[Stored dataset items]
+---+

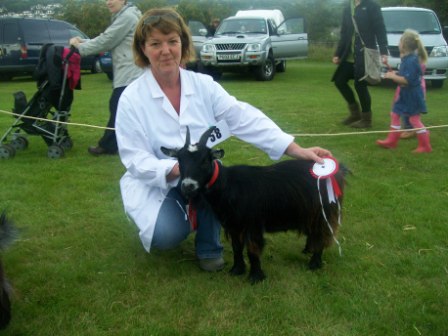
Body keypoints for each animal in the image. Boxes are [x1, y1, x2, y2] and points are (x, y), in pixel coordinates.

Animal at [161, 126, 346, 284]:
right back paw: (308, 250)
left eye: (205, 161)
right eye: (179, 161)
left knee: (322, 233)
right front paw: (236, 270)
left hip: (323, 209)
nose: (188, 186)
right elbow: (237, 247)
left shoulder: (252, 223)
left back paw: (314, 263)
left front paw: (255, 277)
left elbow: (252, 249)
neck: (228, 185)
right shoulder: (233, 225)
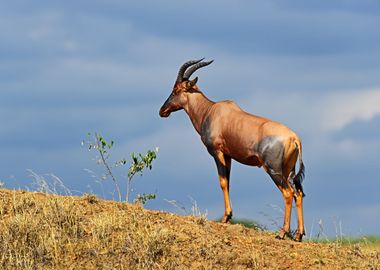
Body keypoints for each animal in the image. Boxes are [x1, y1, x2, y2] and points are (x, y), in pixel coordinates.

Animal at [160, 58, 306, 240]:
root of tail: (294, 138)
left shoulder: (217, 153)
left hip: (274, 170)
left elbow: (222, 182)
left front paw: (225, 217)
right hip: (289, 170)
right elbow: (228, 183)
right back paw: (299, 235)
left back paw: (282, 233)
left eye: (176, 90)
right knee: (298, 193)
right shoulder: (228, 156)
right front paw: (228, 216)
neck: (211, 111)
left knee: (288, 193)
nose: (162, 111)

+---+

Could you reproduce all of the data above exactly and skip any image?

§ **Written response**
Body keypoints for each animal in the image. Boxes are [x1, y1, x2, y2] and points are (x, y), in pixel coordinates.

Animal at [161, 126, 346, 284]:
right back paw: (308, 250)
left eye: (205, 161)
right eye: (179, 161)
left knee: (322, 233)
right front paw: (236, 270)
left hip: (323, 209)
nose: (188, 186)
right elbow: (237, 247)
left shoulder: (252, 223)
left back paw: (314, 263)
left front paw: (255, 277)
left elbow: (252, 249)
neck: (228, 185)
right shoulder: (233, 225)
Body keypoints for each animal in the image. Boxes are [x1, y1, x2, y2] and points are (x, y), in pixel coordinates.

Animal at [160, 58, 306, 240]:
root of tail: (294, 138)
left shoulder: (217, 153)
left hip: (274, 170)
left elbow: (222, 182)
left front paw: (225, 217)
right hip: (289, 170)
right elbow: (228, 183)
right back paw: (299, 235)
left back paw: (282, 233)
left eye: (176, 90)
right knee: (298, 193)
right shoulder: (228, 156)
right front paw: (228, 216)
neck: (211, 111)
left knee: (288, 193)
nose: (162, 111)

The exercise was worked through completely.